Americans accord Steve Jobs a level of respect usually reserved for political shysters, sanctimonious movie stars, musicians and athletes. These aren’t the sorts of people we respect or admire. These are the sorts of people we idolize. As in Old Testament, worship-not-that-carving-of-wood-lest-God-smite-thee, from-thence-cometh-not-true-providence idolatry. I’ve previously posted rantings on Jim Kunstler’s Clusterfuck Nation to the effect of “all power and honor and glory be to the One in the turtleneck!” That’s about how Steve Jobs was viewed by his followers. Thou shalt not live by bread alone, but by every word that cometh from the mouth of thy God incarnate, thy Zeus of the 1.7 amp current, the current that rechargeth thy blessed Devices.

Did I mention that we worship electronic gadgets? By Steve Jobs we do.  And Apple is as straight-up a cult as there is in the universe of electronic wizardry. If Microsoft devotees sing songs of praise and worship to Excel and the Word of Gates, I’m missing something, because I certainly haven’t heard of it. Nor have I seen fitting praise lifted up to Mark Zuckerberg, the Boy-King garbed in His Royal Hoodie who bringeth together all Friends to mine their Data, to bring forth abundance from the Data Mine of Ages. (This is one of the reasons that I limit the information that I give the bastard and don’t let him pigeonhole me. Facebook is like a parallel-universe version of the Stasi Archives, run by a guy who hasn’t had to shave yet.)

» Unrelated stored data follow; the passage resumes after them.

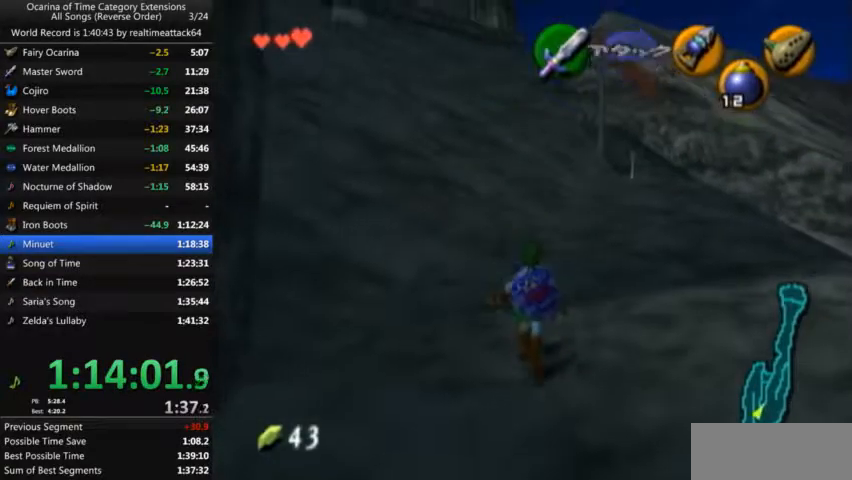
{"buttons": ["L1"], "left_stick": "down", "right_stick": "center", "events": []}
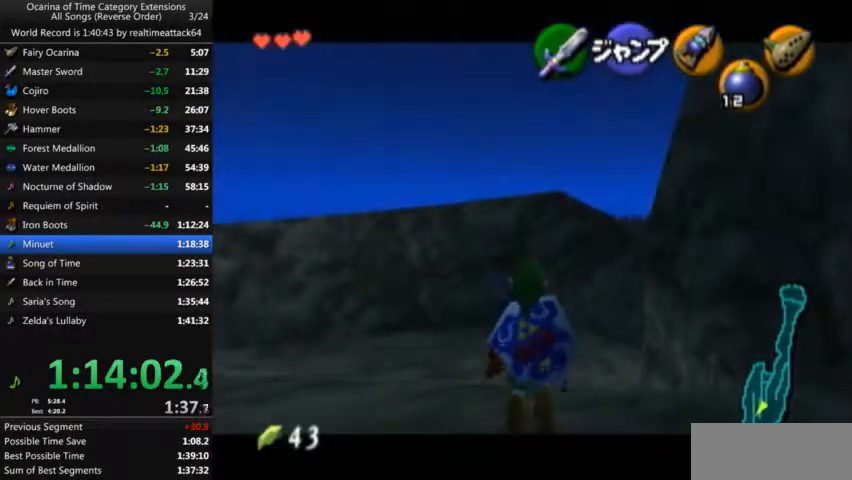
{"buttons": ["L1"], "left_stick": "down", "right_stick": "center", "events": []}
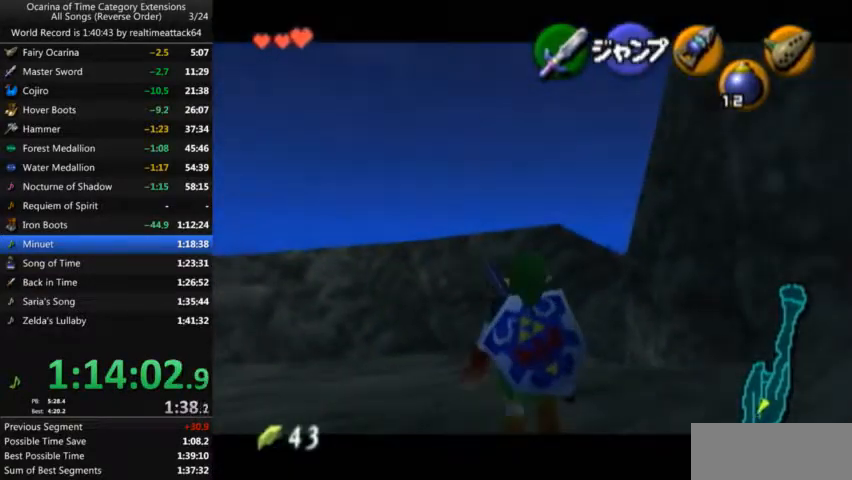
{"buttons": ["L1"], "left_stick": "down", "right_stick": "center", "events": []}
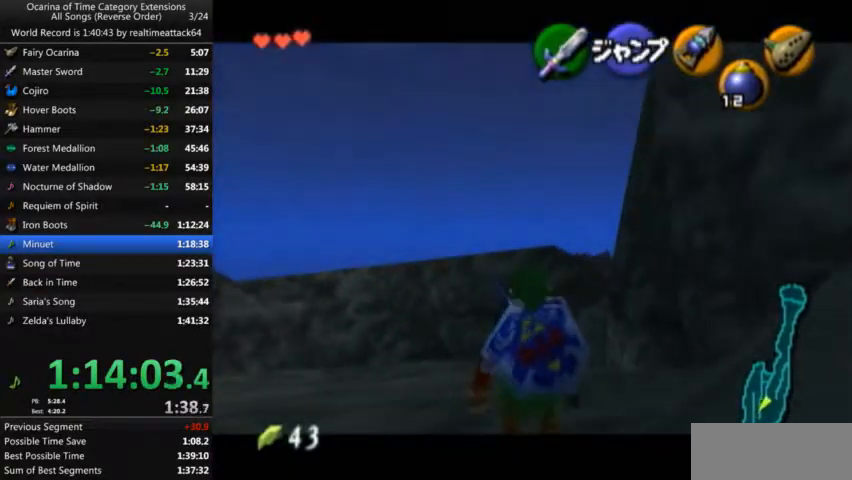
{"buttons": ["L1"], "left_stick": "down", "right_stick": "center", "events": []}
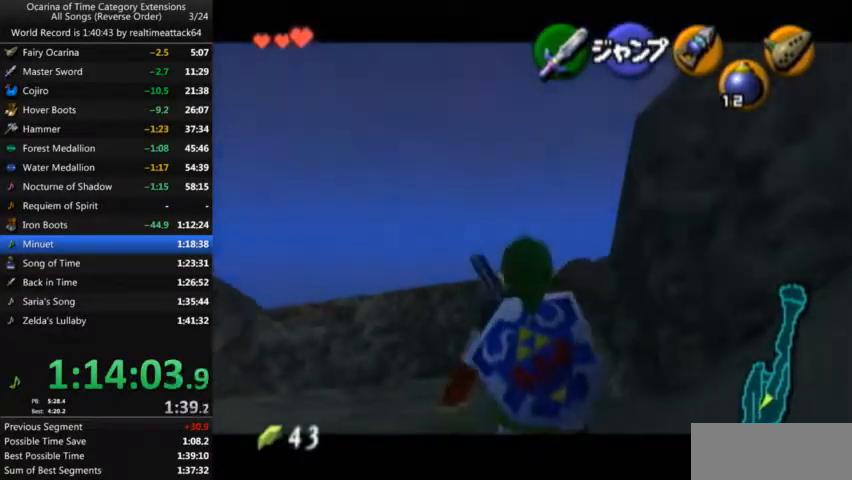
{"buttons": ["L1"], "left_stick": "down", "right_stick": "center", "events": []}
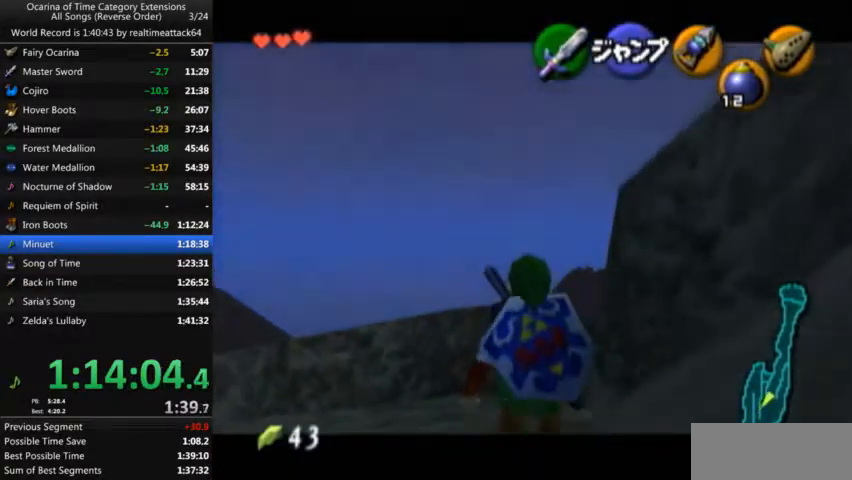
{"buttons": ["L1"], "left_stick": "down", "right_stick": "center", "events": []}
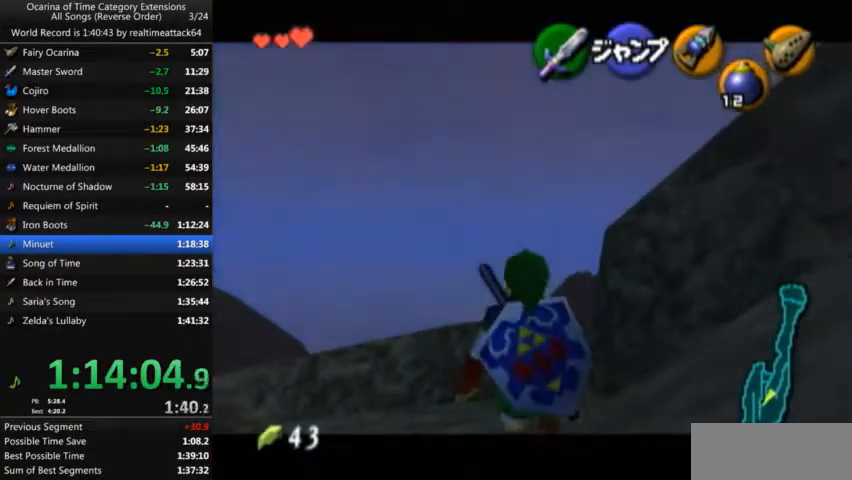
{"buttons": ["L1"], "left_stick": "down", "right_stick": "center", "events": []}
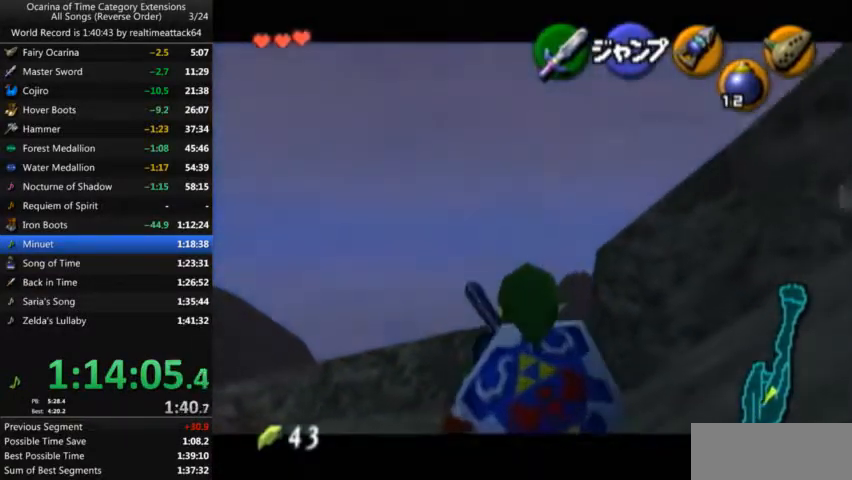
{"buttons": ["L1"], "left_stick": "down", "right_stick": "center", "events": []}
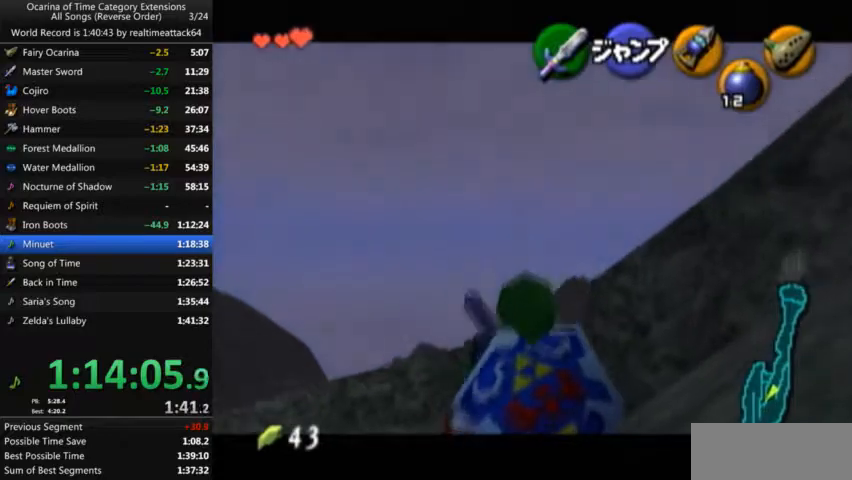
{"buttons": ["L1"], "left_stick": "down", "right_stick": "center", "events": []}
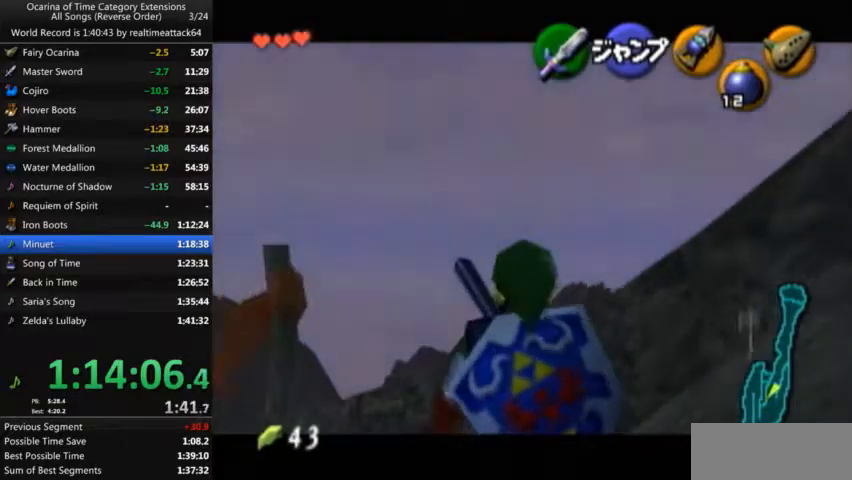
{"buttons": ["L1"], "left_stick": "down", "right_stick": "center", "events": []}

The One in the turtleneck is dead; long live the One in the turtleneck! For he has brought us good tidings of advancements in personal electronics! Hosanna in excelsis!

Steve Jobs’ death was all over my Facebook profile tonight. Thanks to that pubescent creep Zuckerberg’s datamining operation, I learned that at least eight of my “friends,” including real ones, posted material about Jobs. The last time I saw such a send-off on Facebook, if I ever have, was when Michael Jackson died. As Grandma said, “I think he’s a sorry case,” and I’m going to leave it at that, not because I disdain prurient scrutiny of such badly lived, unexamined lives, but because I don’t have the time or energy for that particular sick diversion at the moment. I will, however, say that Michael Jackson proves this much: once you go black, you CAN go back. And I’ve already broken my promise to be succinct. Oops. At least I didn’t promise to be tasteful.

Now for a serious question: what does it say about us as a nation that we so admire Jobs and Jackson but don’t know Eric Cantor’s ass from a hole in the ground when it comes to politics? (Sorry for that image; well, not really, although I usually prefer the image of Cantor’s shit-eating grin, which is timeless and archetypal.) Alma Mater had a relatively politically knowledgeable student body, but even there I met a political science major who didn’t know who I meant by Pervez Musharraf. This was a few weeks after 9/11. I amazed people, sometimes intelligent, well-read people, by being able to name half a dozen Congressmen or the mayor, police chief and assistant police chief of New Orleans. I’ve blown away people who could name and describe a hundred athletes offhand. Even the lurid details of the Chocolate City hurricane freakshow didn’t interest most of my peers, and that worries me. Americans are all about prurient interest, but if it’s considered weird to take a semiprurient interest in the doings of a disoriented police chief named Eddie Compass (some things you can’t make up), how fucked are we as an electorate? My guess is, mighty fucked. Bad people do bad things to electorates like that.

Step up to the plate, Millennials. We’re at bat.